Can the public have a stronger say in Japan’s future, via direct democracy?
I assume that you are talking about referendums. I am partial to representative democracy, since I do not trust the public, myself included, to make a truly informed decision on policy issues. And the policy issues are more numerous and complicated and there’s vastly more information out there and we all have more important things to do than to read up on them, like our lives. For now, I’m willing to leave most matters to politicians who I hope broadly share my policy preferences supported by the bureaucracy and non-governmental experts to make the decisions for me, and I suspect that it will be that way for the foreseeable future.

Is a two-party system suitable for Japan?
I don’t see the configuration of political parties as a normative question.

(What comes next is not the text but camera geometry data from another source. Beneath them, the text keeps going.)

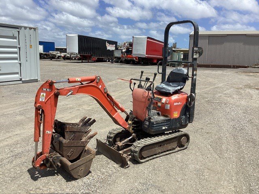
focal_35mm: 31
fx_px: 232
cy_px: 97
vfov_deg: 45.4
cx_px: 130
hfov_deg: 58.4
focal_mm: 3.3
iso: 25
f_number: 2.4
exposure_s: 1/1733
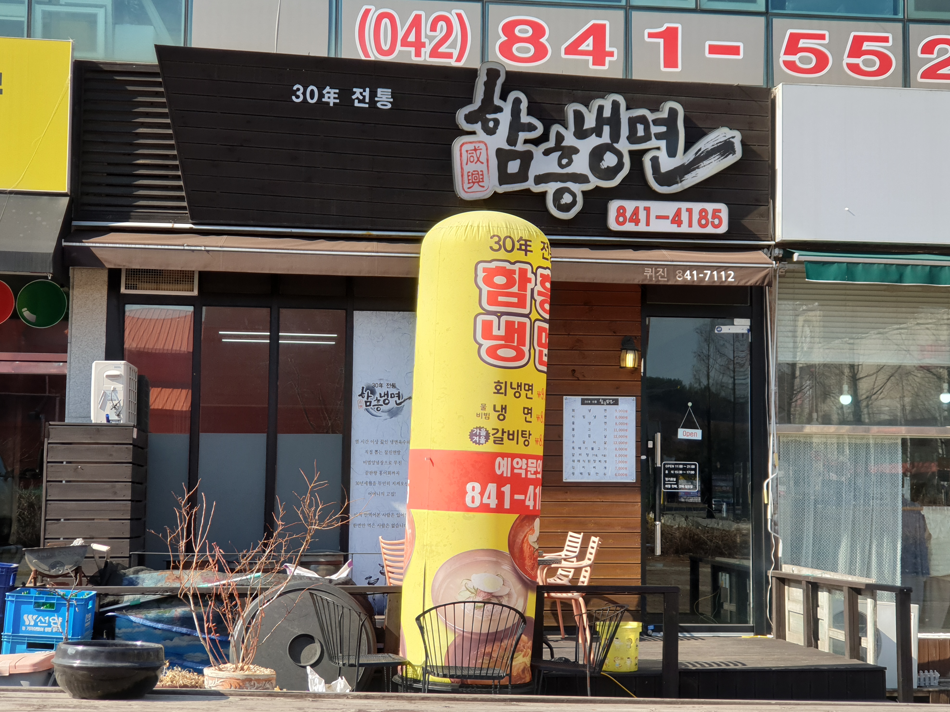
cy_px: 357
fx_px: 1455
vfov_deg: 27.5
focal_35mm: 53
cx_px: 477
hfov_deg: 36.2
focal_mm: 6
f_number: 2.4
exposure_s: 1/624
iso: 25
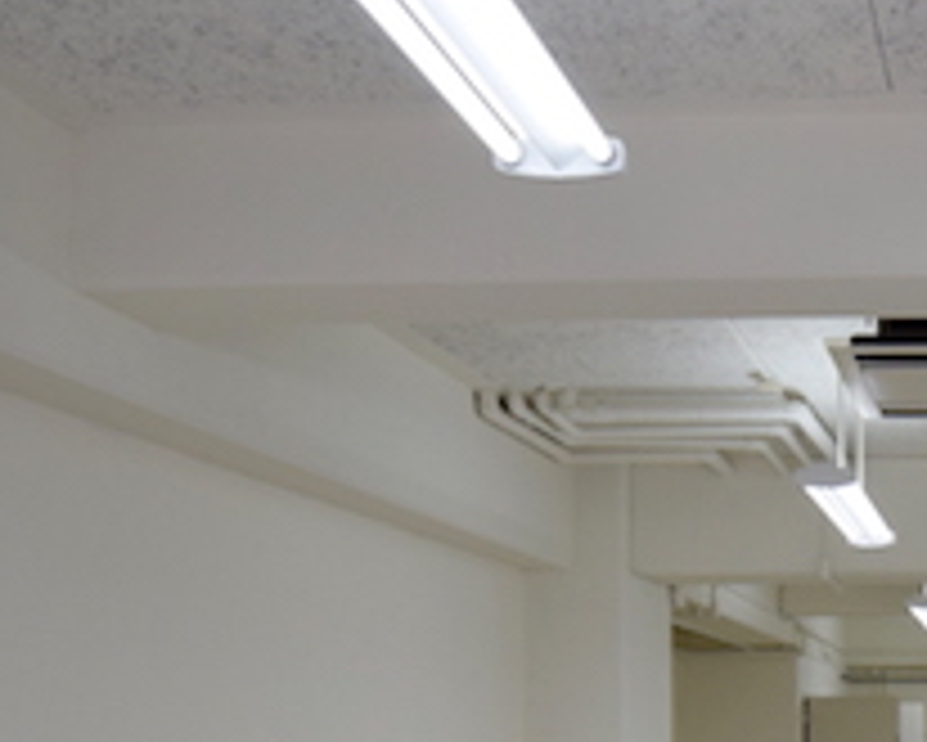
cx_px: 1035
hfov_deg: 36.0
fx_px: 1180
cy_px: 771
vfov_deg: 31.8
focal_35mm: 43
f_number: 5.6
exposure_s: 1/125
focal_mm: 10
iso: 640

Regionalism, ethnicity, religion, castes…the tribal urges that produce multiple, enduring cleavages in parliamentary politics has been weak in post-WW II Japan. Perhaps that is why Japan has been under a quasi-two party system since the 1955 Big Bang that produced the LDP and the Socialist Party. Do we now have a more or less viable two-party system? We’ll know that we do if the Abe administration fails the competence test and the DPJ manages to make a comeback in the event. Two major parties sharing a consensus on the broad parameters of the main issues their solutions consistently challenged by the need to prove their competence? It certainly could be worse.

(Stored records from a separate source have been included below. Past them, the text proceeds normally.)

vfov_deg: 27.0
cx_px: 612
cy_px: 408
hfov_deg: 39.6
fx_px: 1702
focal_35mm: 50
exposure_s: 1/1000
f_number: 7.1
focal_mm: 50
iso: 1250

Presidential or parliamentary politics?
Isn’t a twisted Diet enough? Does this really matter? A prime minister can do as much to mold his nation’s future as a president can if he/she has control of the legislature. If he/she doesn’t, it’s the same thing. Japan does not need two chambers as long as we have a free press.

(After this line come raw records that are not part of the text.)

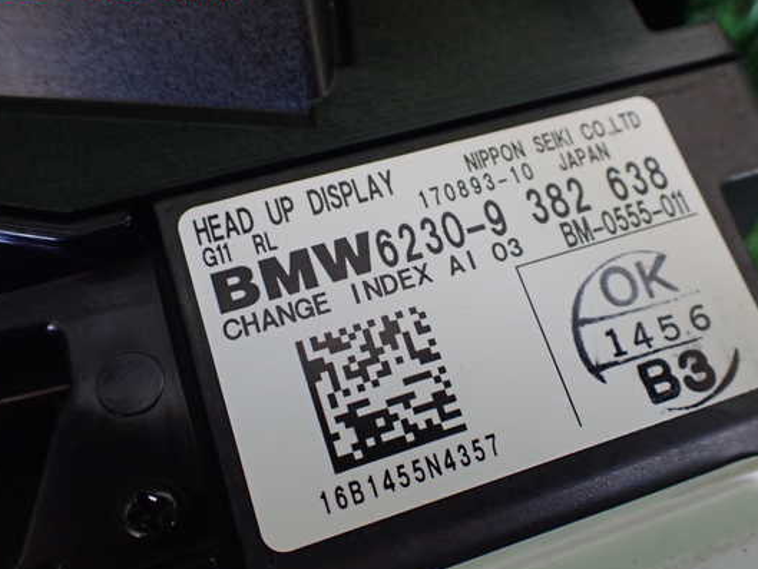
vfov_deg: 41.8
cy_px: 294
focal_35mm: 34
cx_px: 408
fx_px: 745
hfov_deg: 53.9
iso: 500
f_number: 2.3
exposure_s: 1/125
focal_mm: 5.4
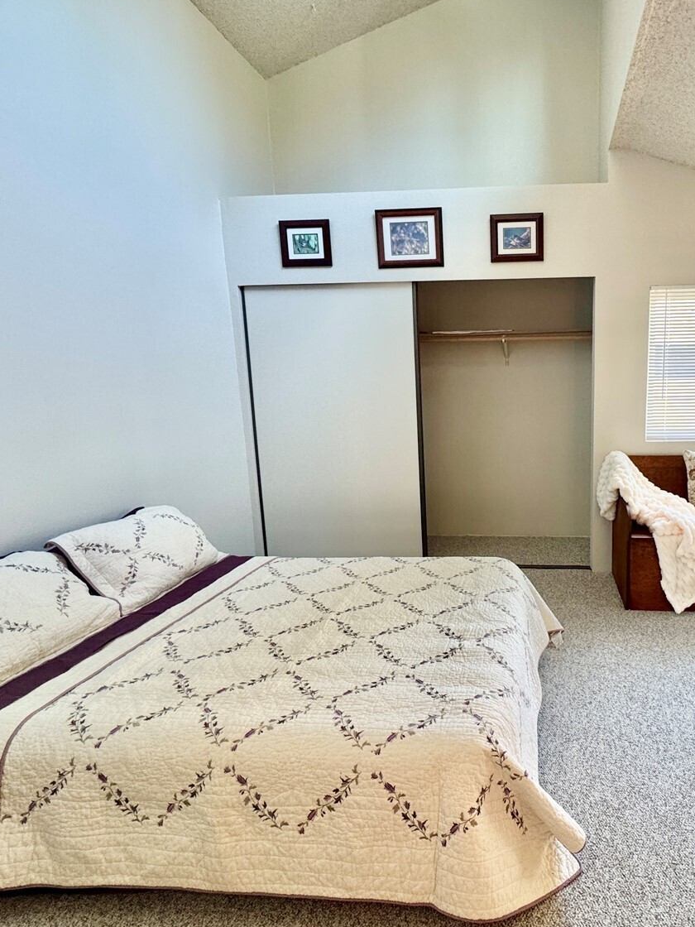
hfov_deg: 62.9
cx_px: 503
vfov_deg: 81.7
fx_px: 535
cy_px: 464
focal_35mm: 20
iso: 200
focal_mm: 2.22
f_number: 2.2
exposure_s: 1/60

Does the media hinder Japanese democracy?
If all media outlets behaved like the E…….., we would certainly have constructive political debate. But they can’t, for obvious reasons. And it would be a very boring world if they did. To be sure, media outlets, at least the mainstream daily newspapers, usually make an honest effort on the substance, the obvious ideological bias and all, but their resources are limited. And the parameters that shape media behavior are not likely to change dramatically in the near future—maybe less newspaper and broadcast TV revenue but what else?—so what you see now is mostly what you’ll get, and the politicians and the members of the chattering class like me will have to take media behavior as a given, and mold their own thoughts and actions around that. Some politicians can handle it, others can’t. I think that the bright minds in a political party that has serious national aspirations should take some time off to study the media and come up with an operation manual on how to engage the media.

How to make voters speak out
The voters speak with their votes. To be a better voter, it’s probably more important to listen than to speak. So the politicians and the chattering class share the responsibility to properly inform the public. More generally, though, I am partial to representative democracy, since I do not trust the public, myself included, to make a truly informed decision on most policy issues. And the policy issues are more numerous and complicated and there’s vastly more information out there and we all have more important things to do than to read up on them, like our lives. For now, I’m willing to leave most matters to politicians who I hope broadly share my policy preferences supported by the bureaucracy and non-governmental experts to make the decisions for me, and I suspect that it will be that way for the foreseeable future.